The boycott includes initial hearings to uphold the administrative detention order, as well as appeal hearings and later sessions at Israel’s ‘supreme court’. 

Nearly 500 inmates have been refusing to show up for their military court hearings since the beginning of the year.

The detainees say the move is a continuation of longstanding efforts to end the unjust administrative detention practiced by the occupying forces.

They also say the courts are a barbaric, racist tool that has consumed hundreds of years from the lives of Palestinians under the banner of administrative detention, through nominal and fictitious courts, the results of which are predetermined by the military commander of the region.

Israel’s use of administrative detention, the prisoners believe, has expanded in recent years and many women, children and the elderly have been incarcerated under the thorny policy.

On Monday, a 27-year old Palestinian prisoner from a village near occupied al-Quds was in a critical stage after more than seven weeks of hunger strike in a similar protest action.

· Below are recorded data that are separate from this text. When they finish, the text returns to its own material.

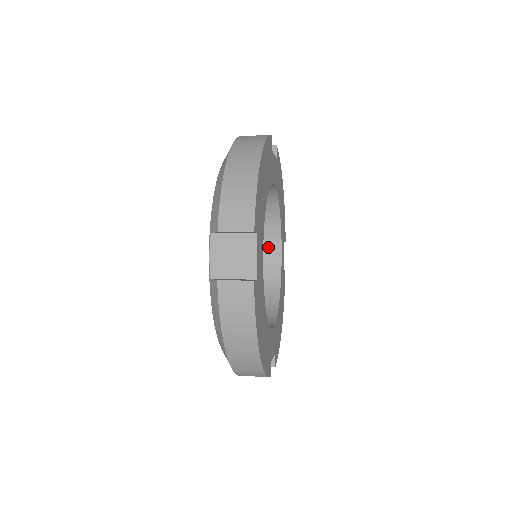
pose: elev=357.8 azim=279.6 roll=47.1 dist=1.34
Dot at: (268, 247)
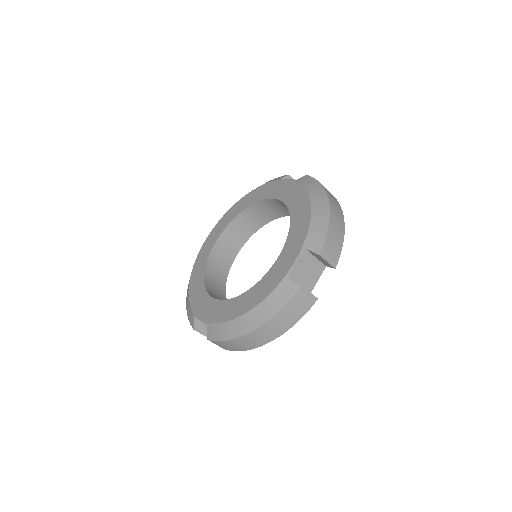
Dot at: occluded
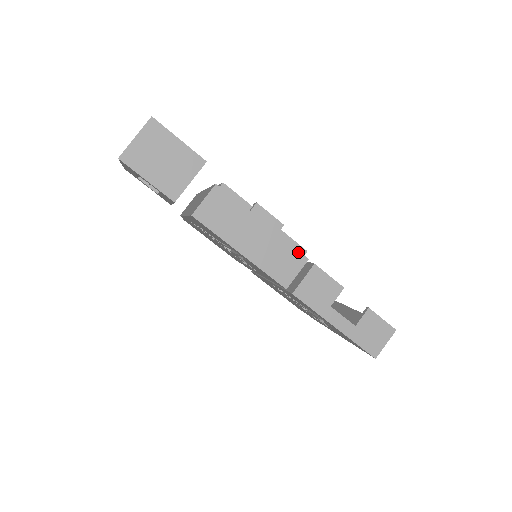
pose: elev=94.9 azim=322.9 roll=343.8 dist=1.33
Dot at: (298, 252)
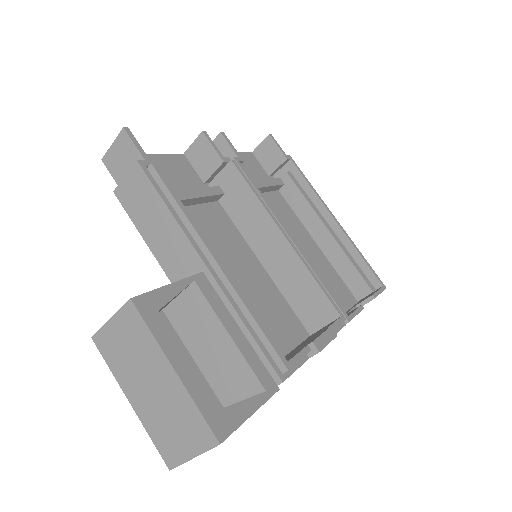
Dot at: occluded
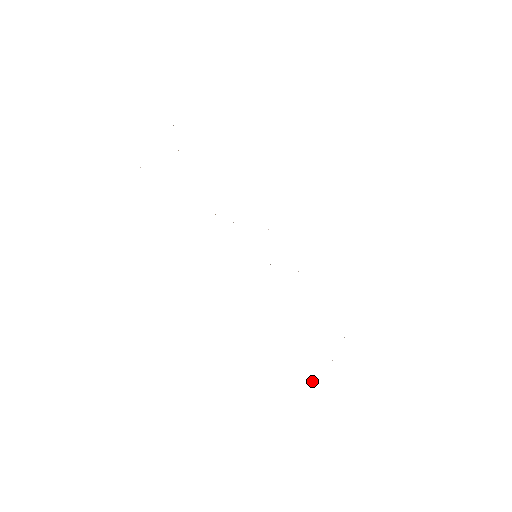
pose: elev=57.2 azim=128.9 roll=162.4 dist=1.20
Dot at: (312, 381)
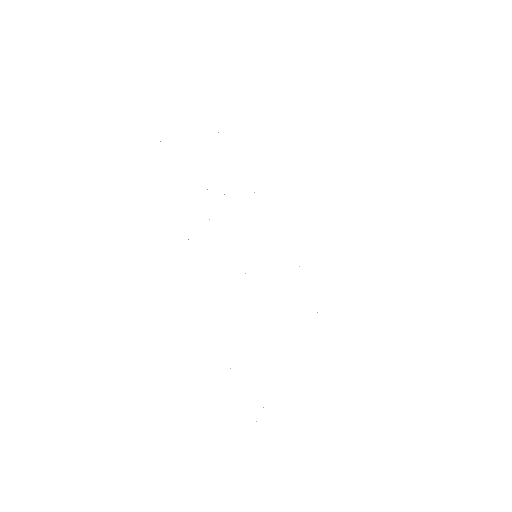
Dot at: occluded
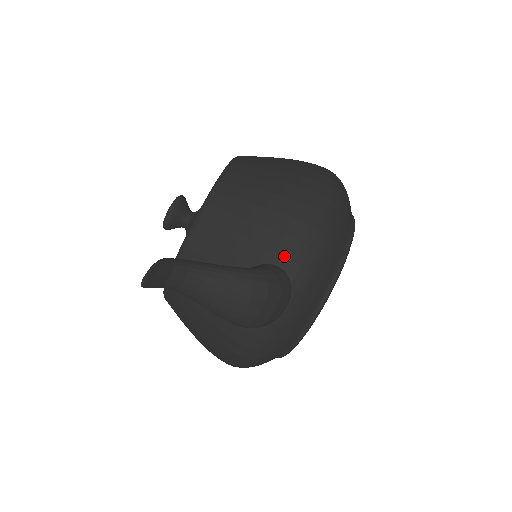
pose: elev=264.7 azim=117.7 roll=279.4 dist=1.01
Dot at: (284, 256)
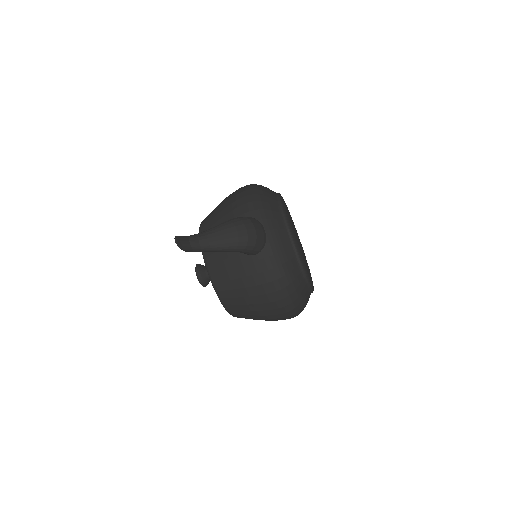
Dot at: (244, 213)
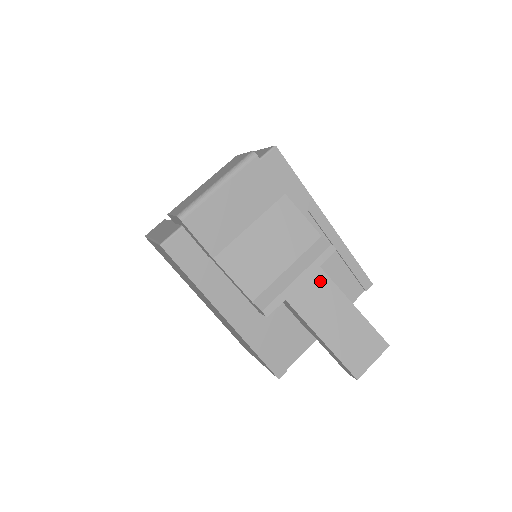
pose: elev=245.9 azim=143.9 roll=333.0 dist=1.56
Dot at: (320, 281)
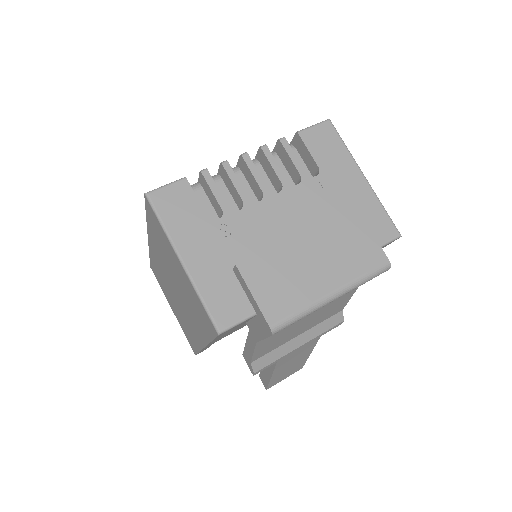
Dot at: (310, 345)
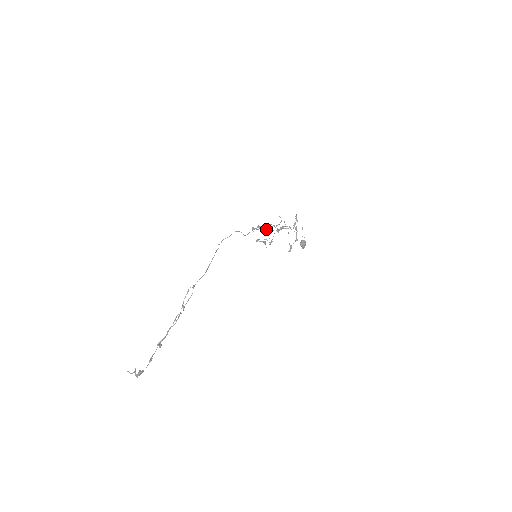
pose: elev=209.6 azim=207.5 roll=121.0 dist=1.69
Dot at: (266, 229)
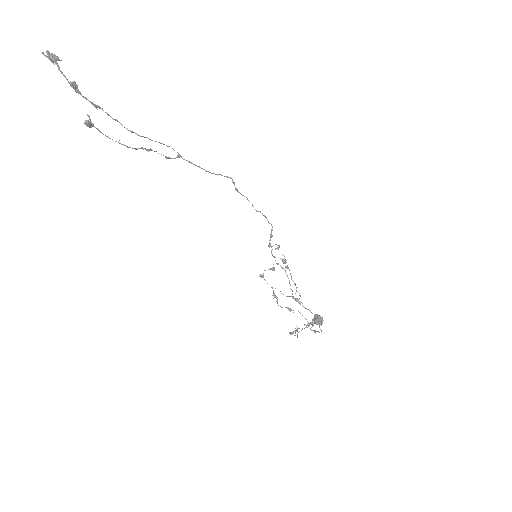
Dot at: (283, 259)
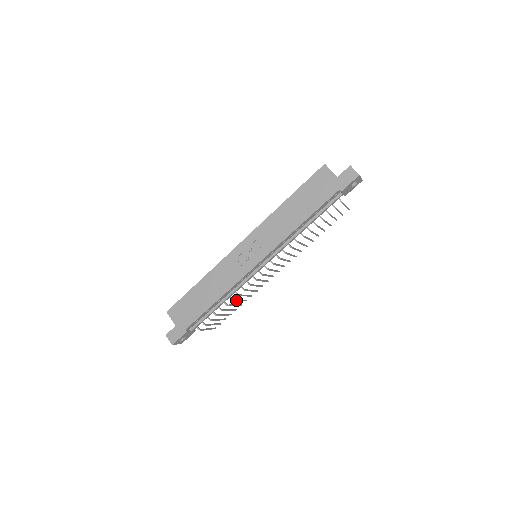
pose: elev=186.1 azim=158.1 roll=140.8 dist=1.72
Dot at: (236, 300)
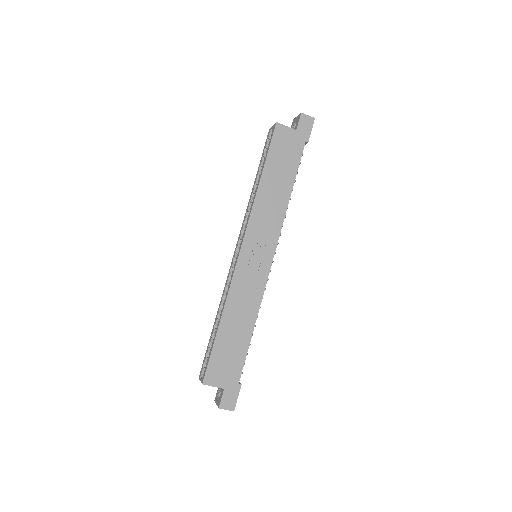
Dot at: occluded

Ra’ed Rayan, held in Ofer jail, was abducted from his home in Beit Duqqu village on December 3, 2021. He now suffers from multiple health conditions as a result of his prolonged hunger strike.

The Israeli Prison Service (IPS) keeps Palestinian prisoners under deplorable conditions lacking proper hygienic standards. They have also been subjected to systematic torture, harassment and repression all through the years of Israel’s occupation of the Palestinian territories.

According to the Palestine Detainees Studies Center, about 60% of the Palestinian prisoners in Israeli jails suffer from chronic diseases, a number of whom died in detention or after being released due to the severity of their cases.